Start

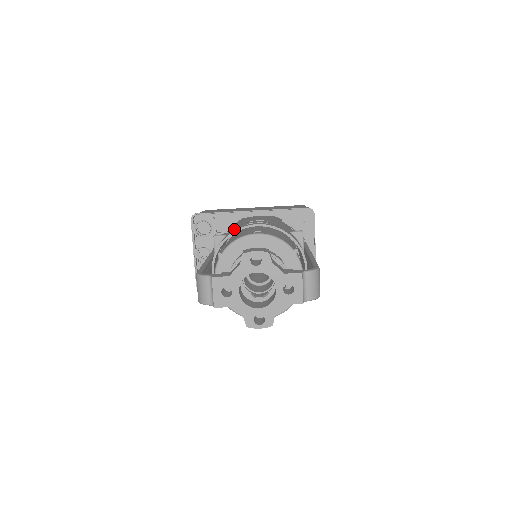
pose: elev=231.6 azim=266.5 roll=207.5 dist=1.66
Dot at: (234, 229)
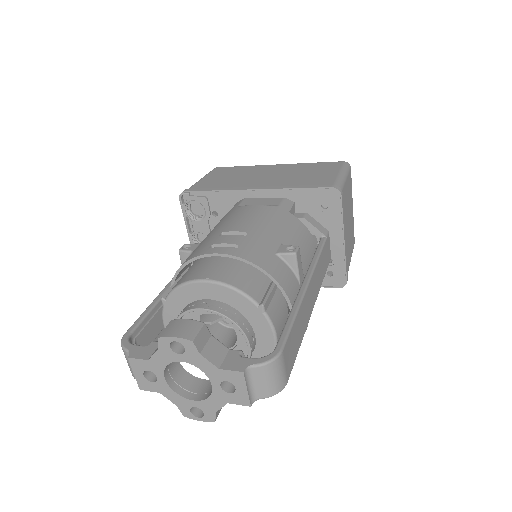
Dot at: (197, 249)
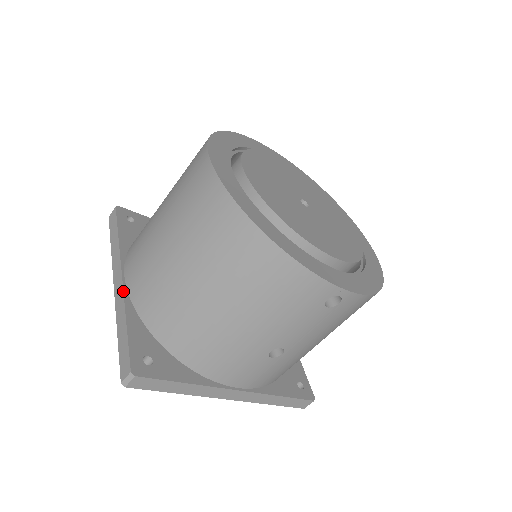
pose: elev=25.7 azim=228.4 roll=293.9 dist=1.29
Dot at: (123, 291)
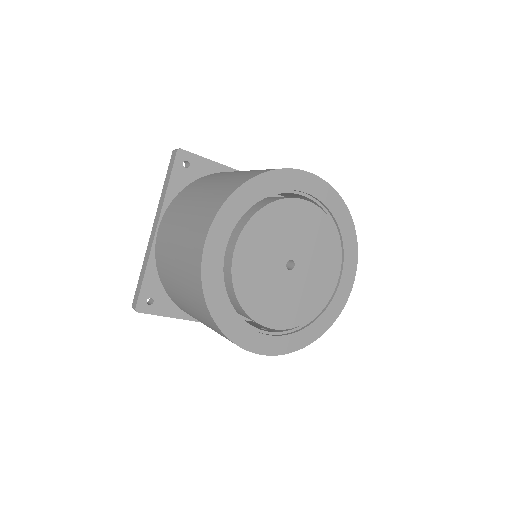
Dot at: (152, 245)
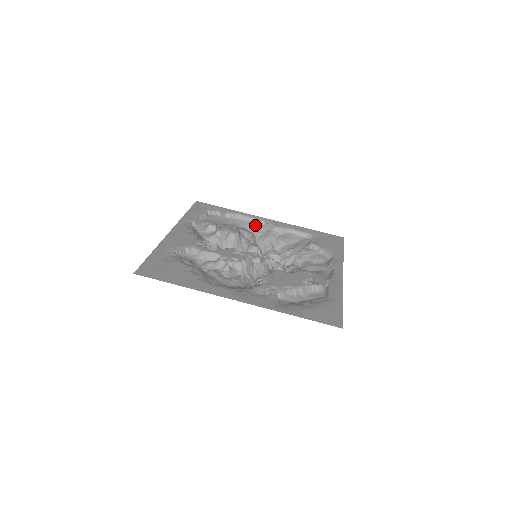
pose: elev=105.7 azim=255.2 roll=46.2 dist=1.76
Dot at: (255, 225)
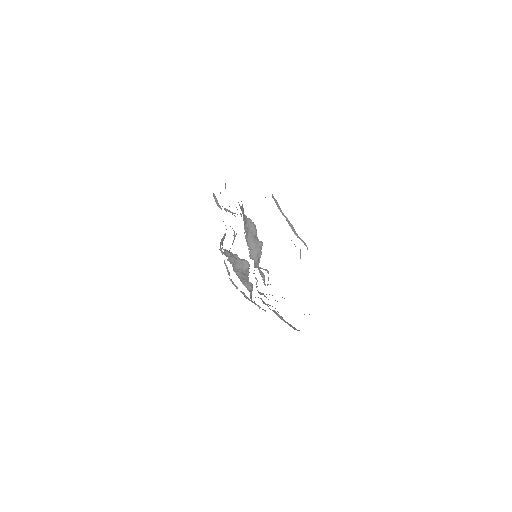
Dot at: occluded
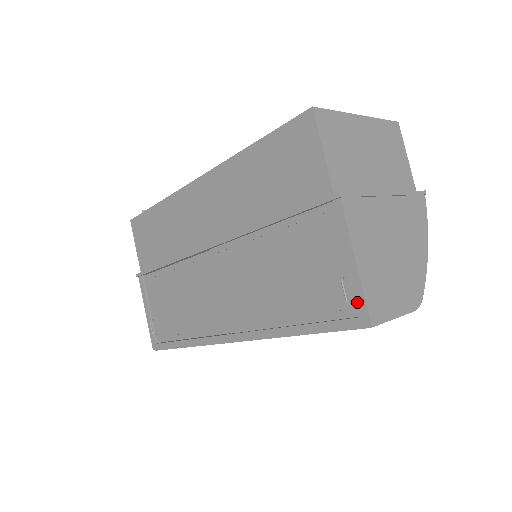
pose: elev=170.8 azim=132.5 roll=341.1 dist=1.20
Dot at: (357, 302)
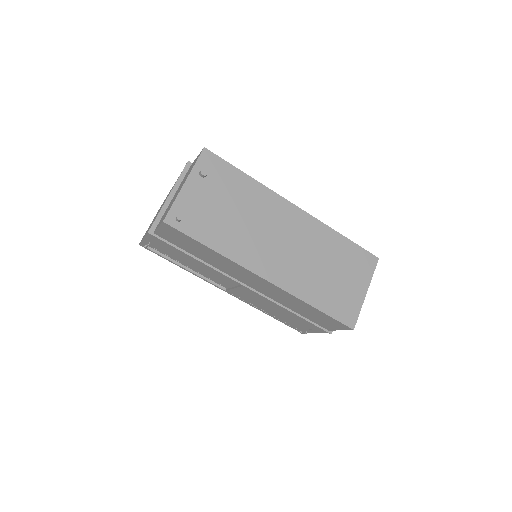
Dot at: (304, 332)
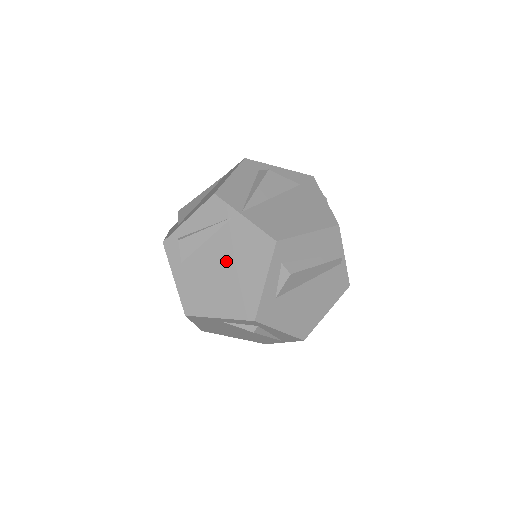
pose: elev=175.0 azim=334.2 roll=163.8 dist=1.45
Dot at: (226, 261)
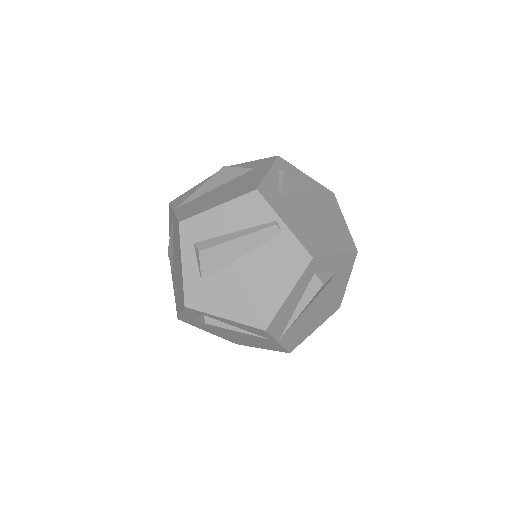
Dot at: (176, 257)
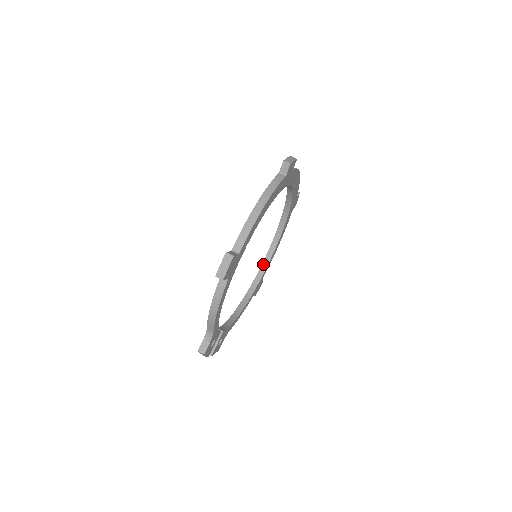
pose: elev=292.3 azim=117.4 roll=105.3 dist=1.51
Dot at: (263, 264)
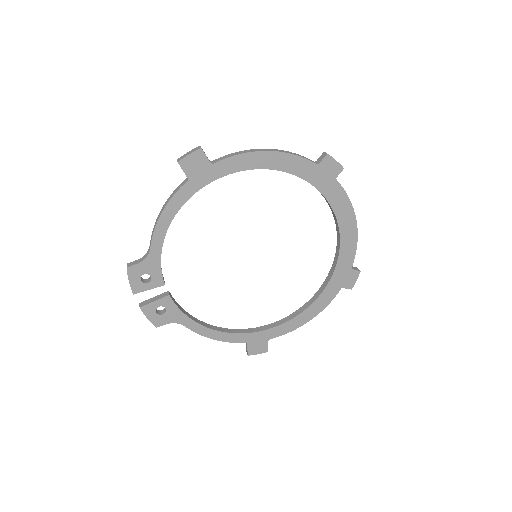
Dot at: (277, 322)
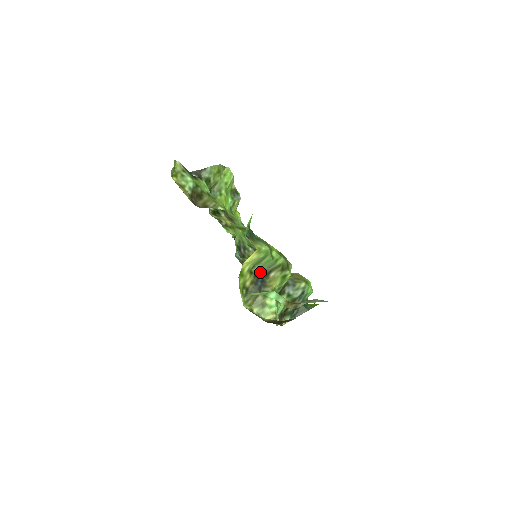
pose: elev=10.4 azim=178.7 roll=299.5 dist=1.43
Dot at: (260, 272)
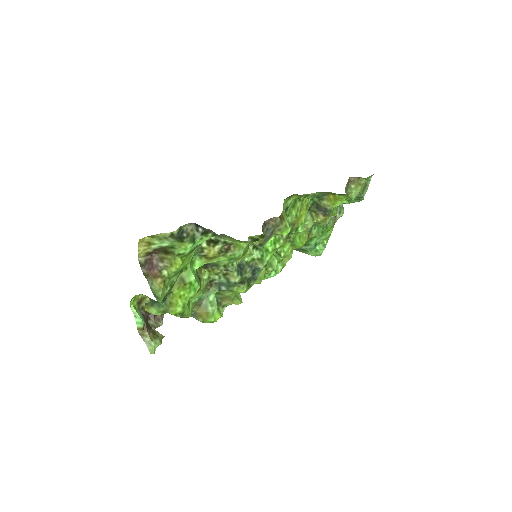
Dot at: occluded
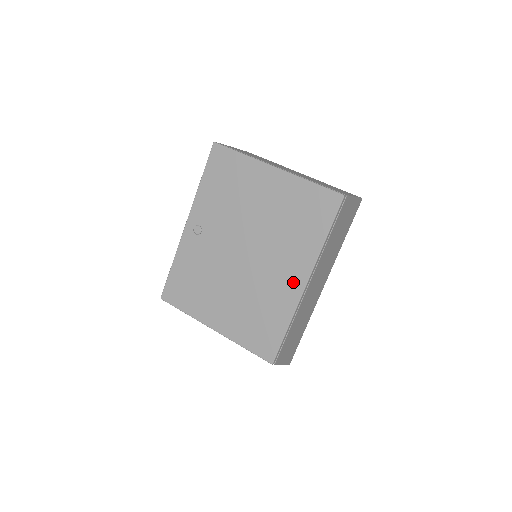
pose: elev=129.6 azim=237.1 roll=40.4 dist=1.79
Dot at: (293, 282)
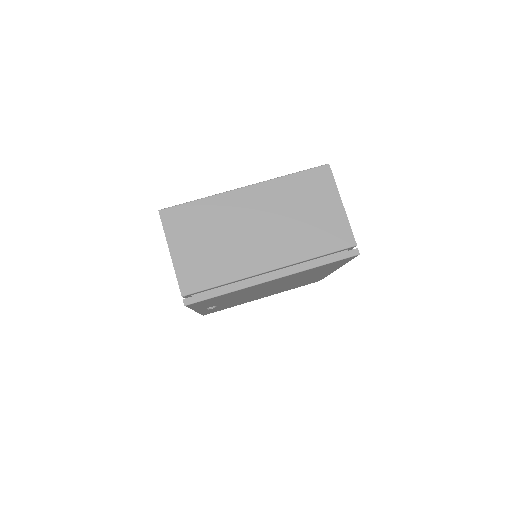
Dot at: occluded
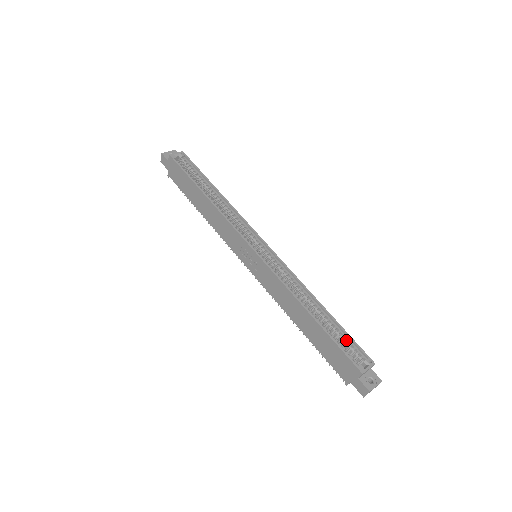
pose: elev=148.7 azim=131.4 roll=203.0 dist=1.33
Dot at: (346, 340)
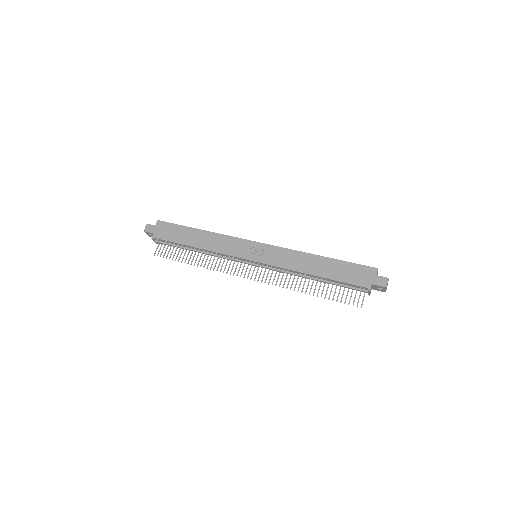
Dot at: occluded
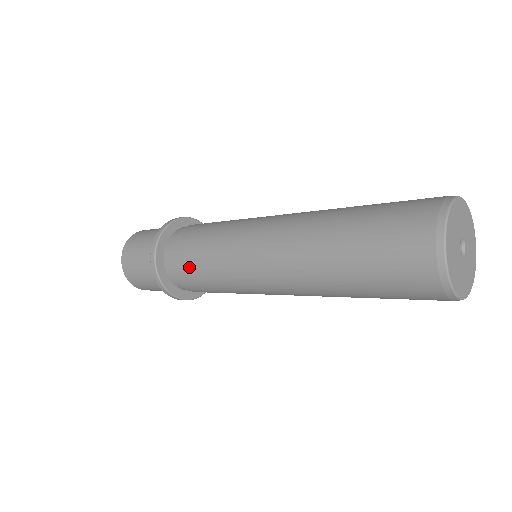
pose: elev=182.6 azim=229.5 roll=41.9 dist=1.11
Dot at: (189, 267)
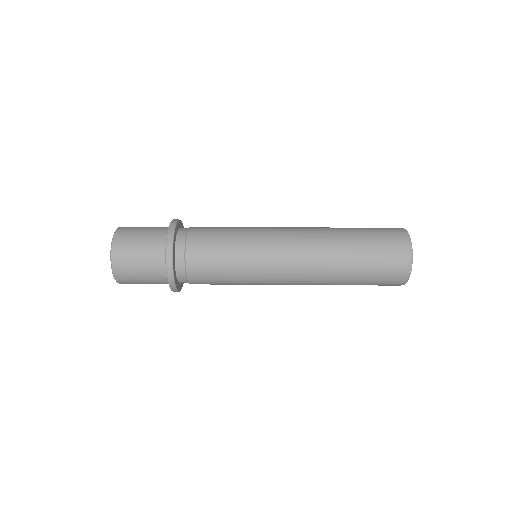
Dot at: (209, 243)
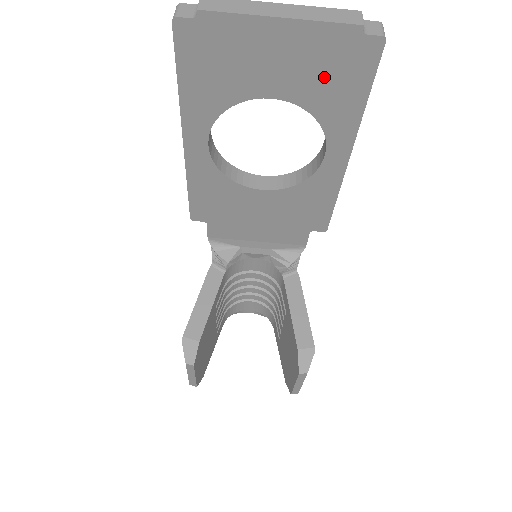
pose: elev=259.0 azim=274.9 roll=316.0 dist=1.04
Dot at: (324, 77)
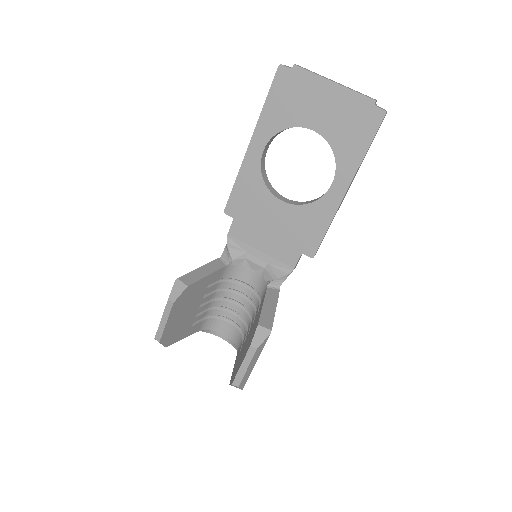
Dot at: (347, 126)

End

▸ **WHAT IS REQUIRED**: Retype all of the material above exactly as it appears, line for line, and leave the pictures out.

▸ **SOLUTION TO THIS EXERCISE**:
pose: elev=231.6 azim=266.5 roll=207.5 dist=1.66
Dot at: (234, 229)
Dot at: (197, 249)
pose: elev=25.7 azim=228.4 roll=293.9 dist=1.29
Dot at: (123, 291)
Dot at: (152, 245)
pose: elev=105.7 azim=255.2 roll=46.2 dist=1.76
Dot at: (255, 225)
Dot at: occluded
pose: elev=170.8 azim=132.5 roll=341.1 dist=1.20
Dot at: (357, 302)
Dot at: (304, 332)
pose: elev=175.0 azim=334.2 roll=163.8 dist=1.45
Dot at: (226, 261)
Dot at: (176, 257)
pose: elev=292.3 azim=117.4 roll=105.3 dist=1.51
Dot at: (263, 264)
Dot at: (277, 322)
pose: elev=10.4 azim=178.7 roll=299.5 dist=1.43
Dot at: (260, 272)
Dot at: occluded
pose: elev=129.6 azim=237.1 roll=40.4 dist=1.79
Dot at: (293, 282)
Dot at: occluded
pose: elev=148.7 azim=131.4 roll=203.0 dist=1.33
Dot at: (346, 340)
Dot at: occluded
pose: elev=182.6 azim=229.5 roll=41.9 dist=1.11
Dot at: (189, 267)
Dot at: (209, 243)
pose: elev=259.0 azim=274.9 roll=316.0 dist=1.04
Dot at: (324, 77)
Dot at: (347, 126)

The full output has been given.